--- Exercise A ---
Print the section of the trapezium problem starting at "Therefor area is" and ending at "B is correct.", word for word.
--- Exercise B ---
Please output the listing verbatim, starting at its first line and ending at the line that contains "onal contarán con".

Question

The three sides of a trapezium are equal, each being $8cm$. The area of the trapezium, when it is maximum is ?

• A. $24\sqrt{3}c{m}^2$
• B. $48\sqrt{3}c{m}^2$
• C. $72\sqrt{3}c{m}^2$
• D. None of the above.

Answer 1

The correct option is B $48\sqrt{3}c{m}^2$

Area of Trapezium $=AB\times AE+2\times \frac{1}{2}(DE\times AE)$

$△=8\times 8\sin \theta +\left(8\cos \theta \times 8\sin \theta \right)$

$=64\sin \theta +64\cos \theta \sin \theta$

$=64\sin \theta +64\frac{\sin 2\theta }{2}$

$△=64\sin \theta +32\sin 2\theta$

Differentiate w.r.t $\theta$

$\frac{d△}{d\theta }=64\cos \theta +2\times 32\cos 2\theta$

Equate $\frac{d△}{d\theta }=0$

$64\cos \theta +2\times 64\cos 2\theta =0$

$\cos \theta +(2\cos 2\theta )=0$

$\cos \theta +2({\cos }^2\theta -1)=0$

$2{\cos }^2\theta +\cos \theta -1=0$

$(2\cos \theta -1)(\cos \theta +1)=0$

$\cos \theta =\frac{1}{2}or\cos \theta =-1$

$\theta =\frac{\pi }{3}or\theta =\pi$

Hence 0 cannot be $\pi$ or else the Triangle ADC would not been formed.

Since $\theta$ is an angle of Triangle $\theta <\pi$

$\therefore \theta =\frac{\pi }{3}$

Therefor area is maximum when $\theta =\frac{\pi }{3}$

$△=64\sin \theta +32\sin 2\theta$

$=64\sin \left(\frac{\pi }{3}\right)+32\sin \left(\frac{\pi }{3}\right)$

$=64\frac{\sqrt{3}}{2}+32\frac{\sqrt{3}}{2}$

$△=48\sqrt{3}{cm}^2$

Hence option B is correct.

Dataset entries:
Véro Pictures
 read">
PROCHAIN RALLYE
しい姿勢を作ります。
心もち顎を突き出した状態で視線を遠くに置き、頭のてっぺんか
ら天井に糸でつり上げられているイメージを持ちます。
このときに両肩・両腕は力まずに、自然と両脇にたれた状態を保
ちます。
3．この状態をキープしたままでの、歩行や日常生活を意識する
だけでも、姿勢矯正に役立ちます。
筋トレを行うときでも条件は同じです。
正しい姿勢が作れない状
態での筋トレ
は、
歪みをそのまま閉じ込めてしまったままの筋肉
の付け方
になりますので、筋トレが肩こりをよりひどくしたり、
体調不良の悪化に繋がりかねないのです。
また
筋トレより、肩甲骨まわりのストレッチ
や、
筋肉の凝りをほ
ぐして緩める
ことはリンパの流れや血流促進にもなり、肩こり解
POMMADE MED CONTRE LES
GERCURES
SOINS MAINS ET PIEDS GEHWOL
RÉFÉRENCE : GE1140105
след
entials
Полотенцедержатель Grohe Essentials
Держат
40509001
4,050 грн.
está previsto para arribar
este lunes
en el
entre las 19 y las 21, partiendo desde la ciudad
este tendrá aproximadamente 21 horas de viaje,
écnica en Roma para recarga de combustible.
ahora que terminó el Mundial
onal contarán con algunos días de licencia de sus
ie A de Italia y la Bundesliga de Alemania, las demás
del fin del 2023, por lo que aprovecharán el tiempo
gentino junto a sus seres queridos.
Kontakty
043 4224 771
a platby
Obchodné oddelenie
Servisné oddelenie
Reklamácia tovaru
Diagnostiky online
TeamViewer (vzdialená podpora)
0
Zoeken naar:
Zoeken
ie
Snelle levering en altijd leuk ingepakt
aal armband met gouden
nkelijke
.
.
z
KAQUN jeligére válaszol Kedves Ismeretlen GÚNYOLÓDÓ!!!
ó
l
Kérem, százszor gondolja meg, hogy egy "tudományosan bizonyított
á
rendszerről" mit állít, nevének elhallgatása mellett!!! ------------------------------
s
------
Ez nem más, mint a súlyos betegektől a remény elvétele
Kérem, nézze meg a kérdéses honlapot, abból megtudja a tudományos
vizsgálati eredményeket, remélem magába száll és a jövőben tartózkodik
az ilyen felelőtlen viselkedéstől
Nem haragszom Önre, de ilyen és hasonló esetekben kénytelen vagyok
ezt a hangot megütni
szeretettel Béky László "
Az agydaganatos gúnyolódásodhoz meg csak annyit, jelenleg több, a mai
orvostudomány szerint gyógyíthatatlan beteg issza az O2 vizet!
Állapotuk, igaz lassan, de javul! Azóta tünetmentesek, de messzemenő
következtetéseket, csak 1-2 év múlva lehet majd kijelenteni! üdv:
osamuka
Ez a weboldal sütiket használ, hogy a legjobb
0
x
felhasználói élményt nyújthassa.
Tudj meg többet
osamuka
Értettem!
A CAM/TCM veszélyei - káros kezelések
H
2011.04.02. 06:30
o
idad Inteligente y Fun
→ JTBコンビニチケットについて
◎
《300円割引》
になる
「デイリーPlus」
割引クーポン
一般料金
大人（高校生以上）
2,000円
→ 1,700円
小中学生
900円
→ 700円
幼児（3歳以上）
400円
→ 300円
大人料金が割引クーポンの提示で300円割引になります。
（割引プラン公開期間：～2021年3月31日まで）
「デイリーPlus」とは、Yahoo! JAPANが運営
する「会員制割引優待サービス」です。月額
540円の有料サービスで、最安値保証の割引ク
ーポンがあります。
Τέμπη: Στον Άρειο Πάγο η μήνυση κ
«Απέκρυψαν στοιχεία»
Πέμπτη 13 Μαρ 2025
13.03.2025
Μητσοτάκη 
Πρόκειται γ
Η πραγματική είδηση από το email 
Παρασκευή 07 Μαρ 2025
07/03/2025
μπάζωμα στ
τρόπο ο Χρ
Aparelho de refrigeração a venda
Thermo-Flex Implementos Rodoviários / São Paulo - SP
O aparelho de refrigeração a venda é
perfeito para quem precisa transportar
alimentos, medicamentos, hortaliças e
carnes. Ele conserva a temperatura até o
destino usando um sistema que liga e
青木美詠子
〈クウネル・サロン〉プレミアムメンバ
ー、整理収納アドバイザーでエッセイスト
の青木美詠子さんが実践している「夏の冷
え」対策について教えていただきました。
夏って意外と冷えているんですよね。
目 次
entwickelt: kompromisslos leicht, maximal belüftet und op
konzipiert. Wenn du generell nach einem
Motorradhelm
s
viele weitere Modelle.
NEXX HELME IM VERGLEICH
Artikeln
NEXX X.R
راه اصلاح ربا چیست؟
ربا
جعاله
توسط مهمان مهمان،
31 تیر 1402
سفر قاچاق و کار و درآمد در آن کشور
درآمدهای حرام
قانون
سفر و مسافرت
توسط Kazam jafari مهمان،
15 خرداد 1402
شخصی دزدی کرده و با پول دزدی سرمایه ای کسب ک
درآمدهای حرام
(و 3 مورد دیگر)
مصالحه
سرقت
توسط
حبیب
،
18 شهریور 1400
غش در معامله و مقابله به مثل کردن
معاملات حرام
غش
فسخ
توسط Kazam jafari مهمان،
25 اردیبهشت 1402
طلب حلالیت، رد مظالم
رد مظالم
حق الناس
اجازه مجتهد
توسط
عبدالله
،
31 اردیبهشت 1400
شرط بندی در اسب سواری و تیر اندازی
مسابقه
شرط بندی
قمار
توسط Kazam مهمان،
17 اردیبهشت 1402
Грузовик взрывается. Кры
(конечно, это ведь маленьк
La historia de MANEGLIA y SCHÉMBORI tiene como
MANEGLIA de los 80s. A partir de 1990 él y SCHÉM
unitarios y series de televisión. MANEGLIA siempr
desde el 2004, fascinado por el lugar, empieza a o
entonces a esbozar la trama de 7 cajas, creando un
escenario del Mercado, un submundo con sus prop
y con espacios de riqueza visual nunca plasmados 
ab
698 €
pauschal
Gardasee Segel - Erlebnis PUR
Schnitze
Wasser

--- Answer space A ---
Therefor area is maximum when $\theta =\frac{\pi }{3}$

$△=64\sin \theta +32\sin 2\theta$

$=64\sin \left(\frac{\pi }{3}\right)+32\sin \left(\frac{\pi }{3}\right)$

$=64\frac{\sqrt{3}}{2}+32\frac{\sqrt{3}}{2}$

$△=48\sqrt{3}{cm}^2$

Hence option B is correct.

--- Answer space B ---
Véro Pictures
 read">
PROCHAIN RALLYE
しい姿勢を作ります。
心もち顎を突き出した状態で視線を遠くに置き、頭のてっぺんか
ら天井に糸でつり上げられているイメージを持ちます。
このときに両肩・両腕は力まずに、自然と両脇にたれた状態を保
ちます。
3．この状態をキープしたままでの、歩行や日常生活を意識する
だけでも、姿勢矯正に役立ちます。
筋トレを行うときでも条件は同じです。
正しい姿勢が作れない状
態での筋トレ
は、
歪みをそのまま閉じ込めてしまったままの筋肉
の付け方
になりますので、筋トレが肩こりをよりひどくしたり、
体調不良の悪化に繋がりかねないのです。
また
筋トレより、肩甲骨まわりのストレッチ
や、
筋肉の凝りをほ
ぐして緩める
ことはリンパの流れや血流促進にもなり、肩こり解
POMMADE MED CONTRE LES
GERCURES
SOINS MAINS ET PIEDS GEHWOL
RÉFÉRENCE : GE1140105
след
entials
Полотенцедержатель Grohe Essentials
Держат
40509001
4,050 грн.
está previsto para arribar
este lunes
en el
entre las 19 y las 21, partiendo desde la ciudad
este tendrá aproximadamente 21 horas de viaje,
écnica en Roma para recarga de combustible.
ahora que terminó el Mundial
onal contarán con algunos días de licencia de sus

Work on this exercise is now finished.